Man kann es wenden, wie man will: Der Chief Information Officer (CIO) ist längst nicht mehr der Herr über die Server-Landschaften und die Computer in einem Betrieb. Er ist auch Chief Innovation Officer und Businesspartner, ganz nach dem Leitmotiv, das sich mittlerweile in den Chefetagen der Grosskonzerne durchgesetzt hat: «First business, second technology.» Darin waren sich die Referenten des 4. CIO-Forums, organisiert von «Euroforum» und «Handelszeitung», einig. Sowohl Markus Riner (Swisscom) als auch Michael Merschroth (Siemens Schweiz) betonten die Wichtigkeit, das Business der Firma zu verstehen. Nur so fänden sich adäquate IT-Lösungen und könne eine Konzernstrategie erfolgreich umgesetzt werden. Exemplarisch verlief dies bei Dufry. Jordi Martin-Consuegra, Group IT Director beim Reise-Detailhändler, erläuterte, wie zunächst die Finanzinvestoren Wachstumspläne vorlegten und nun die IT sich diesen Zielen anpasst.
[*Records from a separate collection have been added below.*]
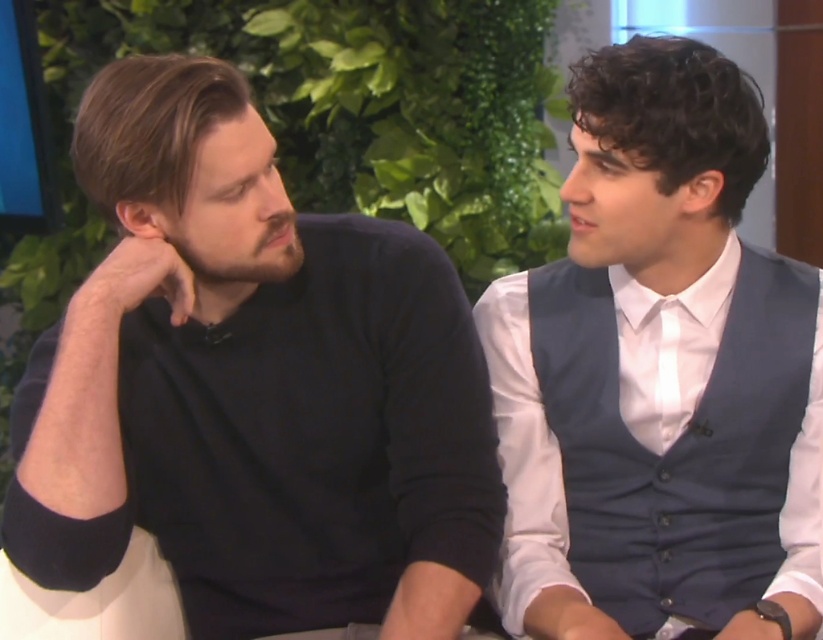
Which is more to the left, white shirt with navy blue vest at right or white satin tie at center?

white shirt with navy blue vest at right

Does white shirt with navy blue vest at right have a greater height compared to white satin tie at center?

Yes, white shirt with navy blue vest at right is taller than white satin tie at center.

You are a GUI agent. You are given a task and a screenshot of the screen. Output one action in this format:
    pyautogui.click(x=<x>, y=<y>)
    Task: Click on the white shirt with navy blue vest at right
    This screenshot has width=823, height=640.
    Given the screenshot: What is the action you would take?
    pyautogui.click(x=649, y=371)

Image resolution: width=823 pixels, height=640 pixels. I want to click on matte black sweater at left, so click(x=252, y=387).

Is matte black sweater at left thinner than white shirt with navy blue vest at right?

No, matte black sweater at left is not thinner than white shirt with navy blue vest at right.

Between point (222, 161) and point (819, 429), which one is positioned in front?

Point (222, 161) is in front.

The height and width of the screenshot is (640, 823). Identify the location of matte black sweater at left. (252, 387).

Does matte black sweater at left appear on the left side of white satin tie at center?

Yes, matte black sweater at left is to the left of white satin tie at center.

Measure the distance between point (384, 609) and camera.

1.27 meters

Where is `matte black sweater at left`? matte black sweater at left is located at coordinates (252, 387).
Ein Thema, das auf die CIO zukommt, ist viel mehr als nur ein Hype: Green-IT. Bernhard Aebischer (ETH Zürich), Marc Hechler (Zürcher Kantonalbank), Reto Lutz (UBS) und Daniel Rüthemann (IBM) verwiesen auf die steigenden Energiekosten und das Einsparpotenzial der Firmen bei einer umweltfreundlichen Beschaffung. Allerdings ist der Leidensdruck noch zu gering. Schliesslich lancierten Ursula Renold (Bundesamt für Berufsbildung und Technologie), Peter Waser (Microsoft Schweiz) und Kurt Wehrli (UBS) ein Plädoyer für die IT-Berufe. Grund: War for talents und mangelndes Interesse der Jugendlichen an diesen Berufen. Gefordert seien insbesondere aber auch die Unternehmen.